The blog has been quiet a while, right in the middle of what should be one of the busiest times for watching young hawks. Much of that has been because I have had poor luck in finding hawk fledglings so there has been little news to report, but it's also because the news has been bad.
As you may have heard, the red-tail fledgling from the Cathedral of St. John the Divine who was injured and taken to rehab has died. She had managed to fly as far as Manhattan Ave. in the 109th-110th area and crashed. Although no broken bones were found when the vet did X-rays, the young bird had a spinal injury that left her legs paralyzed and also was causing pain. After a week in which treatment was having no effect and her condition was instead deteriorating, there was no choice but to euthanize her.
Adding to the misfortune, a few days later we learned that one of the young red-tails at the nest at Riverside and 116th St. has also died. The best guess is that this bird died of frounce, a diease caught from eating the wrong part of an infected pigeon. The hawk died at the nest; I don't know whether it the one who had not yet fledged when I last visited the site, or if it was a fledgling who had returned to the nest.

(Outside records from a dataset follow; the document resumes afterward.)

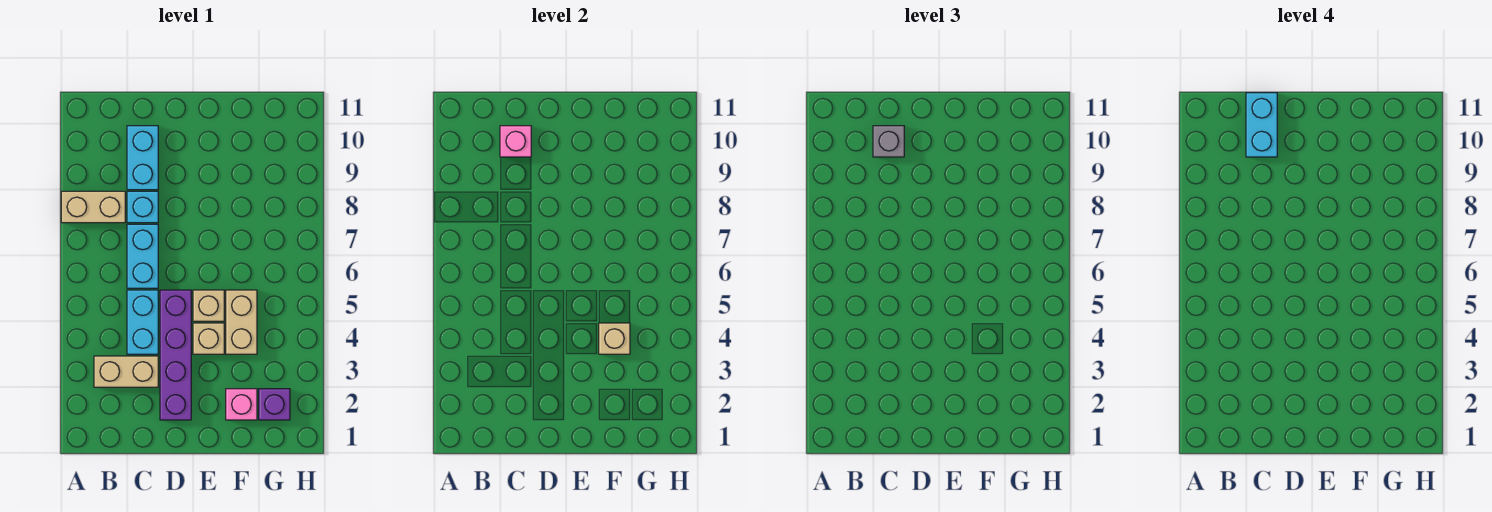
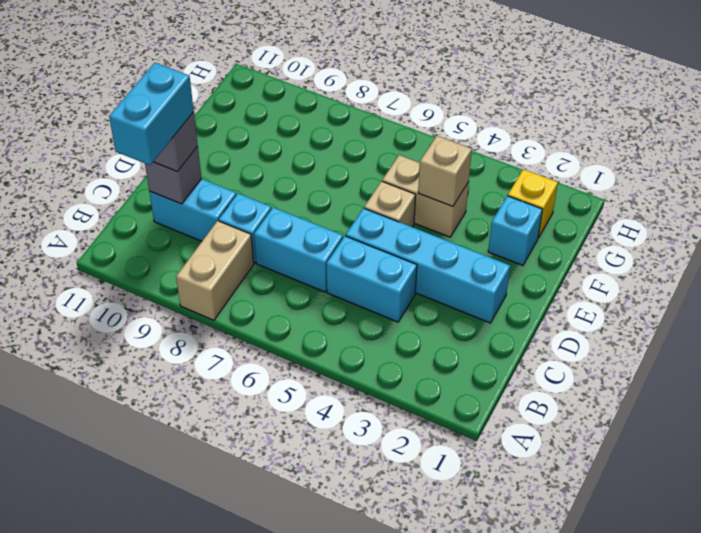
tan brick B3:C3 level 1 -> none
pink brick C10 level 2 -> grey brick C10 level 2
cyan brick C10:C11 level 4 -> cyan brick B10:C10 level 4
purple brick D2:D5 level 1 -> cyan brick D2:D5 level 1
tan brick E4 level 1 -> none
pink brick F2 level 1 -> cyan brick F2 level 1
purple brick G2 level 1 -> yellow brick G2 level 1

And for those who wondered why no reports about the Grant's Tomb hawk nest in so very long, it's because the one hawk nestling at that location apparently died during the last week of April, aged somewhere between two and three weeks. No one knows what happened there, just that the baby was visible in the nest the weekend of April 23 and then by late the following week could not be seen.
So it's been a bad-luck season for the three red-tailed hawk nests in Morningside Heights. We hope that the three baby hawks who were last known healthy are remaining so, and will report on them when we next get some pictures.